» **TASK TO CARRY OUT**:
Look through the entries for the string "credentials" and copy every line where it shows up.

» **MATERIAL PROVIDED**:

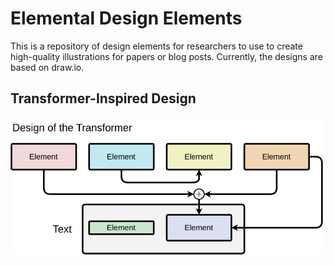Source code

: # Elemental Design Elements
This is a repository of design elements for researchers to use to create high-quality illustrations for papers or blog posts. Currently, the designs are based on draw.io.

## Transformer-Inspired Design

[<img alt="Transformer-inspired design" src="https://raw.githubusercontent.com/mkturkcan/elemental-design-elements/3f6d9f740ffc76e4670a72679b292f4e8ded6718/renders/transformer_design.drawio.svg" />](https://github.com/mkturkcan/elemental-design-elements/blob/main/designs/transformer_design.drawio)
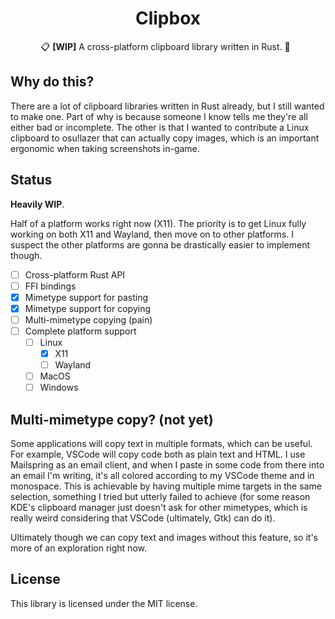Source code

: <p align="center">
  <h1 align="center">Clipbox</h1>
  <div align="center">

📋 **[WIP]** A cross-platform clipboard library written in Rust. 🦀
    &nbsp;
  </div>
</p>

## Why do this?

There are a lot of clipboard libraries written in Rust already, but I still wanted to make one. Part of why is because someone I know tells me they're all either bad or incomplete. The other is that I wanted to contribute a Linux clipboard to osu!lazer that can actually copy images, which is an important ergonomic when taking screenshots in-game.

## Status

**Heavily WIP**.

Half of a platform works right now (X11). The priority is to get Linux fully working on both X11 and Wayland, then move on to other platforms. I suspect the other platforms are gonna be drastically easier to implement though.

- [ ] Cross-platform Rust API
- [ ] FFI bindings
- [x] Mimetype support for pasting
- [x] Mimetype support for copying
- [ ] Multi-mimetype copying (pain)
- [ ] Complete platform support
  - [ ] Linux
    - [x] X11
    - [ ] Wayland
  - [ ] MacOS
  - [ ] Windows

## Multi-mimetype copy? (not yet)

Some applications will copy text in multiple formats, which can be useful. For example, VSCode will copy code both as plain text and HTML. I use Mailspring as an email client, and when I paste in some code from there into an email I'm writing, it's all colored according to my VSCode theme and in monospace. This is achievable by having multiple mime targets in the same selection, something I tried but utterly failed to achieve (for some reason KDE's clipboard manager just doesn't ask for other mimetypes, which is really weird considering that VSCode (ultimately, Gtk) can do it).

Ultimately though we can copy text and images without this feature, so it's more of an exploration right now.

## License

This library is licensed under the MIT license.
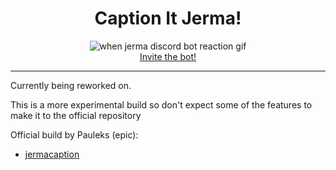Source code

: <div align="center">
    <h1>Caption It Jerma!</h1>
    <img src="https://cdn.discordapp.com/attachments/747100248425365665/975018540371439676/jerma.gif" alt="when jerma discord bot reaction gif"/>
    <br>
    <u><a href="https://discord.com/api/oauth2/authorize?client_id=974744783933276191&scope=applications.commands" target="_blank">Invite the bot!</a></u>
</div>

<hr>

Currently being reworked on.

This is a more experimental build so don't expect some of the features to make it to the official repository

Official build by Pauleks (epic): 
- [jermacaption](https://github.com/pauleks/jermacaption)
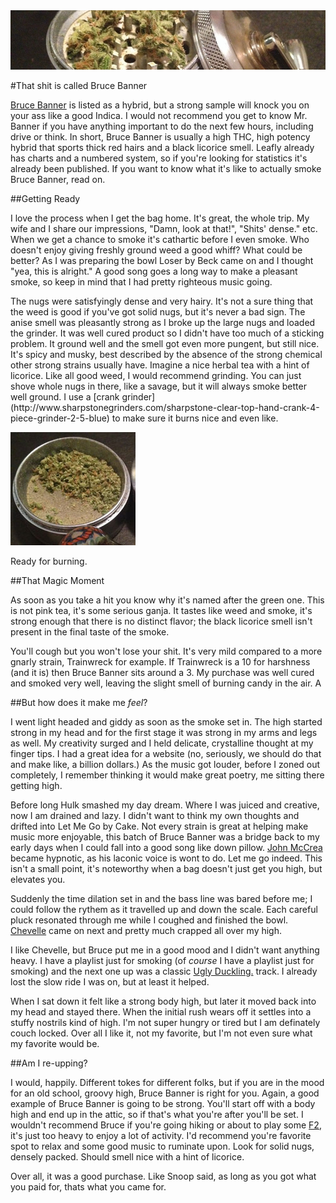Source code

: <!-- 
.. link: 
.. description: 
.. tags: weed, grinder, review, Bruce Banner, Medical, Dispensary, Chevelle, Cake, Sharpstone
.. date: 2013/10/18 20:36:12
.. title: As long as he doesn't turn into Red Hulk
.. slug: as-long-as-he-doesnt-turn-into-red-hulk
-->


<img src='/bbheader.jpg' alt="missing jpg">

#That shit is called Bruce Banner

[Bruce Banner](http://www.leafly.com/hybrid/bruce-banner) is listed as a hybrid, but a strong sample will knock you on your ass like a good Indica. I would not recommend you get to know Mr. Banner if you have anything important to do the next few hours, including drive or think. In short, Bruce Banner is usually a high THC, high potency hybrid that sports thick red hairs and a black licorice smell. Leafly already has charts and a numbered system, so if you're looking for statistics it's already been published. If you want to know what it's like to actually smoke Bruce Banner, read on. 

<!--TEASER_END -->

##Getting Ready

I love the process when I get the bag home. It's great, the whole trip. My wife and I share our impressions, "Damn, look at that!", "Shits' dense." etc. When we get a chance to smoke it's cathartic before I even smoke. Who doesn't enjoy giving freshly ground weed a good whiff? What could be better? As I was preparing the bowl Loser by Beck came on and I thought "yea, this is alright." A good song goes a long way to make a pleasant smoke, so keep in mind that I had pretty righteous music going.
<div class="row-fluid" >
<div class="span8" >
<p>The nugs were satisfyingly dense and very hairy. It's not a sure thing that the weed is good if you've got solid nugs, but it's never a bad sign. The anise smell was pleasantly strong as I broke up the large nugs and loaded the grinder. It was well cured product so I didn't have too much of a sticking problem. It ground well and the smell got even more pungent, but still nice. It's spicy and musky, best described by the absence of the strong chemical other strong strains usually have. Imagine a nice herbal tea with a hint of licorice. Like all good weed, I would recommend grinding. You can just shove whole nugs in there, like a savage, but it will always smoke better well ground. I use a [crank grinder](http://www.sharpstonegrinders.com/sharpstone-clear-top-hand-crank-4-piece-grinder-2-5-blue) to make sure it burns nice and even like. </p>
<div class="span4">
<p>
<img class="rounded" src="/bb1.jpg">
</p>
<p class="subtitle">Ready for burning.</p>
</div>
</div>
</div>

##That Magic Moment

As soon as you take a hit you know why it's named after the green one. This is not pink tea, it's some serious ganja. It tastes like weed and smoke, it's strong enough that there is no distinct flavor; the black licorice smell isn't present in the final taste of the smoke. 

You'll cough but you won't lose your shit. It's very mild compared to a more gnarly strain, Trainwreck for example. If Trainwreck is a 10 for harshness (and it is) then Bruce Banner sits around a 3. My purchase was well cured and smoked very well, leaving the slight smell of burning candy in the air. A 

##But how does it make me _feel_?

I went light headed and giddy as soon as the smoke set in. The high started strong in my head and for the first stage it was strong in my arms and legs as well. My creativity surged and I held delicate, crystalline thought at my finger tips. I had a great idea for a website (no, seriously, we should do that and make like, a billion dollars.) As the music got louder, before I zoned out completely, I remember thinking it would make great poetry, me sitting there getting high. 

Before long Hulk smashed my day dream. Where I was juiced and creative, now I am drained and lazy. I didn't want to think my own thoughts and drifted into Let Me Go by Cake. Not every strain is great at helping make music more enjoyable, this batch of Bruce Banner was a bridge back to my early days when I could fall into a good song like down pillow. [John McCrea](http://en.wikipedia.org/wiki/John_McCrea_(musiciani)) became hypnotic, as his laconic voice is wont to do. Let me go indeed. This isn't a small point, it's noteworthy when a bag doesn't just get you high, but elevates you.  

Suddenly the time dilation set in and the bass line was bared before me; I could follow the rythem as it travelled up and down the scale. Each careful pluck resonated through me while I coughed and finished the bowl. [Chevelle](http://www.amazon.com/gp/product/B0013DA1SY/ref=dm_dp_trk4?ie=UTF8&sr=1-2) came on next and pretty much crapped all over my high. 

I like Chevelle, but Bruce put me in a good mood and I didn't want anything heavy. I have a playlist just for smoking (of _course_ I have a playlist just for smoking) and the next one up was a classic [Ugly Duckling.](http://www.amazon.com/gp/product/B001RXVLWK/ref=dm_dp_trk16?ie=UTF8&sr=1-2) track. I already lost the slow ride I was on, but at least it helped.  

When I sat down it felt like a strong body high, but later it moved back into my head and stayed there. When the initial rush wears off it settles into a stuffy nostrils kind of high. I'm not super hungry or tired but I am definately couch locked. Over all I like it, not my favorite, but I'm not even sure what my favorite would be.

##Am I re-upping?

I would, happily. Different tokes for different folks, but if you are in the mood for an old school, groovy high, Bruce Banner is right for you. Again, a good example of Bruce Banner is going to be strong. You'll start off with a body high and end up in the attic, so if that's what you're after you'll be set. I wouldn't recommend Bruce if you're going hiking or about to play some [F2](www.teamfortress.com), it's just too heavy to enjoy a lot of activity. I'd recommend you're favorite spot to relax and some good music to ruminate upon. Look for solid nugs, densely packed. Should smell nice with a hint of licorice. 

Over all, it was a good purchase. Like Snoop said, as long as you got what you paid for, thats what you came for.  




 

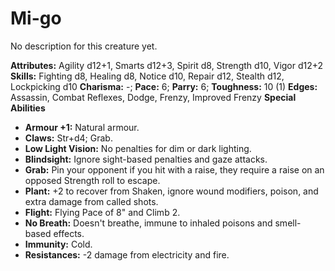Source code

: # Mi-go

No description for this creature yet.

**Attributes:** Agility d12+1, Smarts d12+3, Spirit d8, Strength d10,
Vigor d12+2
**Skills:** Fighting d8, Healing d8, Notice d10, Repair d12, Stealth
d12, Lockpicking d10
**Charisma:** -; **Pace:** 6; **Parry:** 6; **Toughness:** 10 (1)
**Edges:** Assassin, Combat Reflexes, Dodge, Frenzy, Improved Frenzy
**Special Abilities**

- **Armour +1:** Natural armour.
- **Claws:** Str+d4; Grab.
- **Low Light Vision:** No penalties for dim or dark lighting.
- **Blindsight:** Ignore sight-based penalties and gaze attacks.
- **Grab:** Pin your opponent if you hit with a raise, they require a
raise on an opposed Strength roll to escape.
- **Plant:** +2 to recover from Shaken, ignore wound modifiers, poison,
and extra damage from called shots.
- **Flight:** Flying Pace of 8" and Climb 2.
- **No Breath:** Doesn't breathe, immune to inhaled poisons and
smell-based effects.
- **Immunity:** Cold.
- **Resistances:** -2 damage from electricity and fire.
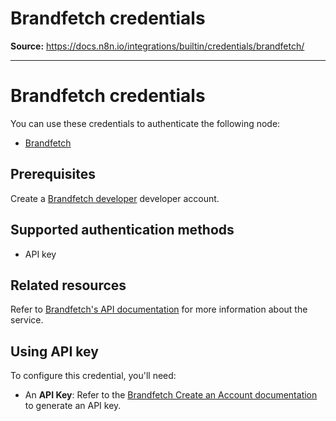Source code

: # Brandfetch credentials

**Source:** https://docs.n8n.io/integrations/builtin/credentials/brandfetch/

---

# Brandfetch credentials

You can use these credentials to authenticate the following node:

- [Brandfetch](../../app-nodes/n8n-nodes-base.brandfetch/)

## Prerequisites

Create a [Brandfetch developer](https://docs.brandfetch.com/docs/apis#-create-an-account) developer account.

## Supported authentication methods

- API key

## Related resources

Refer to [Brandfetch's API documentation](https://docs.brandfetch.com/docs/apis) for more information about the service.

## Using API key

To configure this credential, you'll need:

- An **API Key**: Refer to the [Brandfetch Create an Account documentation](https://docs.brandfetch.com/docs/apis#-create-an-account) to generate an API key.
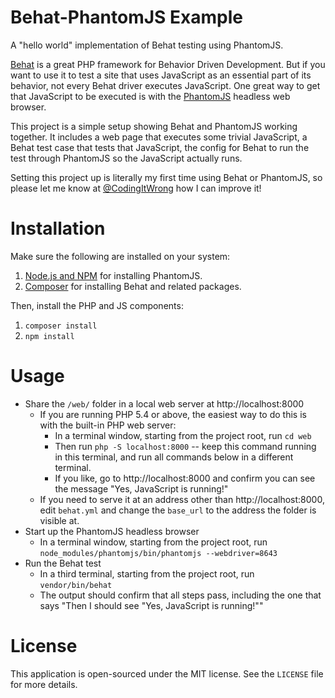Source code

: # Behat-PhantomJS Example

A "hello world" implementation of Behat testing using PhantomJS.

[Behat](http://docs.behat.org/en/latest/) is a great PHP framework for Behavior Driven Development. But if you want to use it to test a site that uses JavaScript as an essential part of its behavior, not every Behat driver executes JavaScript. One great way to get that JavaScript to be executed is with the [PhantomJS](http://phantomjs.org/) headless web browser.

This project is a simple setup showing Behat and PhantomJS working together. It includes a web page that executes some trivial JavaScript, a Behat test case that tests that JavaScript, the config for Behat to run the test through PhantomJS so the JavaScript actually runs.

Setting this project up is literally my first time using Behat or PhantomJS, so please let me know at [@CodingItWrong](https://twitter.com/CodingItWrong) how I can improve it!

# Installation

Make sure the following are installed on your system:

1. [Node.js and NPM](http://nodejs.org/) for installing PhantomJS.
2. [Composer](https://getcomposer.org/doc/00-intro.md) for installing Behat and related packages.

Then, install the PHP and JS components:

1. `composer install`
2. `npm install`

# Usage

- Share the `/web/` folder in a local web server at http://localhost:8000
    - If you are running PHP 5.4 or above, the easiest way to do this is with the built-in PHP web server:
        - In a terminal window, starting from the project root, run `cd web`
        - Then run `php -S localhost:8000` -- keep this command running in this terminal, and run all commands below in a different terminal.
        - If you like, go to http://localhost:8000 and confirm you can see the message "Yes, JavaScript is running!"
    - If you need to serve it at an address other than http://localhost:8000, edit `behat.yml` and change the `base_url` to the address the folder is visible at.
- Start up the PhantomJS headless browser
    - In a terminal window, starting from the project root, run `node_modules/phantomjs/bin/phantomjs --webdriver=8643`
- Run the Behat test
    - In a third terminal, starting from the project root, run `vendor/bin/behat`
    - The output should confirm that all steps pass, including the one that says "Then I should see "Yes, JavaScript is running!""

# License

This application is open-sourced under the MIT license. See the `LICENSE` file for more details.

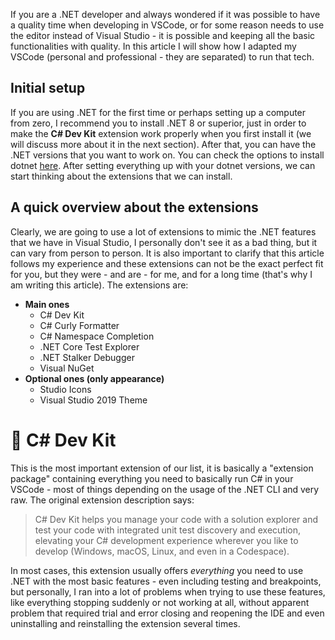If you are a .NET developer and always wondered if it was possible to have a quality time when developing in VSCode, or for some reason needs to use the editor instead of Visual Studio - it is possible and keeping all the basic functionalities with quality. In this article I will show how I adapted my VSCode (personal and professional - they are separated) to run that tech.

## Initial setup

If you are using .NET for the first time or perhaps setting up a computer from zero, I recommend you to install .NET 8 or superior, just in order to make the **C# Dev Kit** extension work properly when you first install it (we will discuss more about it in the next section). After that, you can have the .NET versions that you want to work on. You can check the options to install dotnet [here](https://dotnet.microsoft.com/). After setting everything up with your dotnet versions, we can start thinking about the extensions that we can install.

## A quick overview about the extensions

Clearly, we are going to use a lot of extensions to mimic the .NET features that we have in Visual Studio, I personally don't see it as a bad thing, but it can vary from person to person. It is also important to clarify that this article follows my experience and these extensions can not be the exact perfect fit for you, but they were - and are - for me, and for a long time (that's why I am writing this article). The extensions are:

- **Main ones**
  - C# Dev Kit
  - C# Curly Formatter
  - C# Namespace Completion
  - .NET Core Test Explorer
  - .NET Stalker Debugger
  - Visual NuGet
- **Optional ones (only appearance)**
  - Studio Icons
  - Visual Studio 2019 Theme
 
# 🧩 C# Dev Kit

This is the most important extension of our list, it is basically a "extension package" containing everything you need to basically run C# in your VSCode - most of things depending on the usage of the .NET CLI and very raw. The original extension description says:
> C# Dev Kit helps you manage your code with a solution explorer and test your code with integrated unit test discovery and execution, elevating your C# development experience wherever you like to develop (Windows, macOS, Linux, and even in a Codespace).

In most cases, this extension usually offers *everything* you need to use .NET with the most basic features - even including testing and breakpoints, but personally, I ran into a lot of problems when trying to use these features, like everything stopping suddenly or not working at all, without apparent problem that required trial and error closing and reopening the IDE and even uninstalling and reinstalling the extension several times.
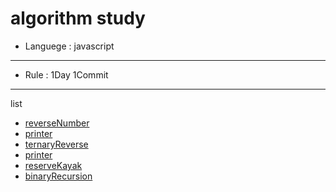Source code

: # algorithm study

- Languege : javascript
----
- Rule : 1Day 1Commit
----
list

- [reverseNumber](https://github.com/Reone1/algo/tree/master/reverseNumber)
- [printer](https://github.com/Reone1/algo/tree/master/printer)
- [ternaryReverse](https://github.com/Reone1/algo/tree/master/ternaryReverse)
- [printer](https://github.com/Reone1/algo/tree/master/newId)
- [reserveKayak](https://github.com/Reone1/algo/tree/master/reserveKayak)
- [binaryRecursion](https://github.com/Reone1/algo/tree/master/binaryRecursion)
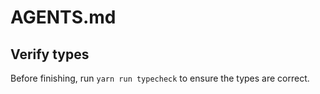 # AGENTS.md
 
## Verify types
Before finishing, run `yarn run typecheck` to ensure the types are correct.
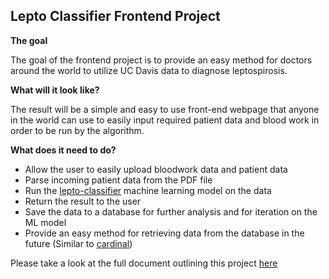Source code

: Lepto Classifier Frontend Project
---
**The goal**

The goal of the frontend project is to provide an easy method for doctors around the world to utilize UC Davis data to diagnose leptospirosis. 

**What will it look like?**

The result will be a simple and easy to use front-end webpage that anyone in the world can use to easily input required patient data and blood work in order to be run by the algorithm. 

**What does it need to do?**
- Allow the user to easily upload bloodwork data and patient data
- Parse incoming patient data from the PDF file
- Run the [lepto-classifier](https://github.com/sf-deng/lepto-classifier) machine learning model on the data
- Return the result to the user
- Save the data to a database for further analysis and for iteration on the ML model
- Provide an easy method for retrieving data from the database in the future (Similar to [cardinal](https://github.com/JakeRoggenbuck/cardinal))

Please take a look at the full document outlining this project [here](https://docs.google.com/document/d/1_JbwD9eq7wKAGS854u0sA33uxKoX0pj0M-58mrS5z4s/edit?usp=sharing)
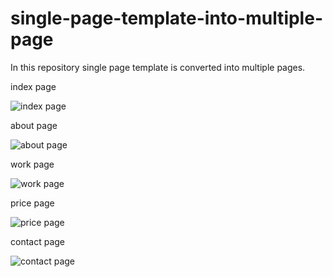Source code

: # single-page-template-into-multiple-page
In this repository single page template is converted into multiple pages.

index page

![index page](https://user-images.githubusercontent.com/92078186/152928386-46037b02-d231-4b33-9c83-bd7688445908.png)

about page

![about page](https://user-images.githubusercontent.com/92078186/152928827-bca0780b-ff9f-4cb7-af5e-4c5e4c4eee8e.png)

work page

![work page](https://user-images.githubusercontent.com/92078186/152928922-ee6ffb4d-0a35-4b4b-9095-279bbba2d2a5.png)

price page

![price page](https://user-images.githubusercontent.com/92078186/152928942-5b6b26df-7dfd-480f-8a6c-75a3f475db68.png)

contact page

![contact page](https://user-images.githubusercontent.com/92078186/152928981-c3d0ba4f-4415-403f-b6cc-2f0d32231a17.png)
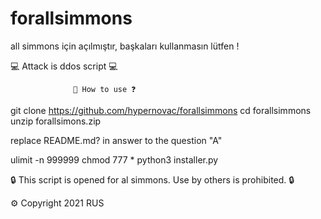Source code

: # forallsimmons
all simmons için açılmıştır, başkaları kullanmasın lütfen !


💻 Attack is ddos script 💻


 
                  🔌 How to use ❓

git clone https://github.com/hypernovac/forallsimmons 
cd forallsimmons
unzip forallsimons.zip

replace README.md? in answer to the question "A"

ulimit -n 999999
chmod 777 *
python3 installer.py


🔒 This script is opened for al simmons. Use by others is prohibited. 🔒

⚙️ Copyright 2021 RUS
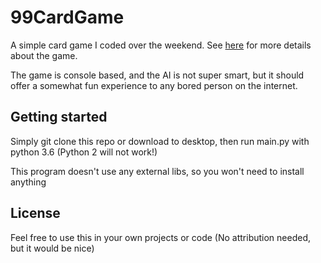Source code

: # 99CardGame

A simple card game I coded over the weekend. See [here](https://en.wikipedia.org/wiki/Ninety-nine_(addition_card_game)) for more details
about the game.

The game is console based, and the AI is not super smart, but it should offer a somewhat fun experience to any bored person on the internet.

## Getting started

Simply git clone this repo or download to desktop, then run main.py with python 3.6 (Python 2 will not work!)

This program doesn't use any external libs, so you won't need to install anything

## License

Feel free to use this in your own projects or code (No attribution needed, but it would be nice)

» **TASK SOLUTION**:
: # Brandfetch credentials
**Source:** https://docs.n8n.io/integrations/builtin/credentials/brandfetch/
# Brandfetch credentials
You can use these credentials to authenticate the following node:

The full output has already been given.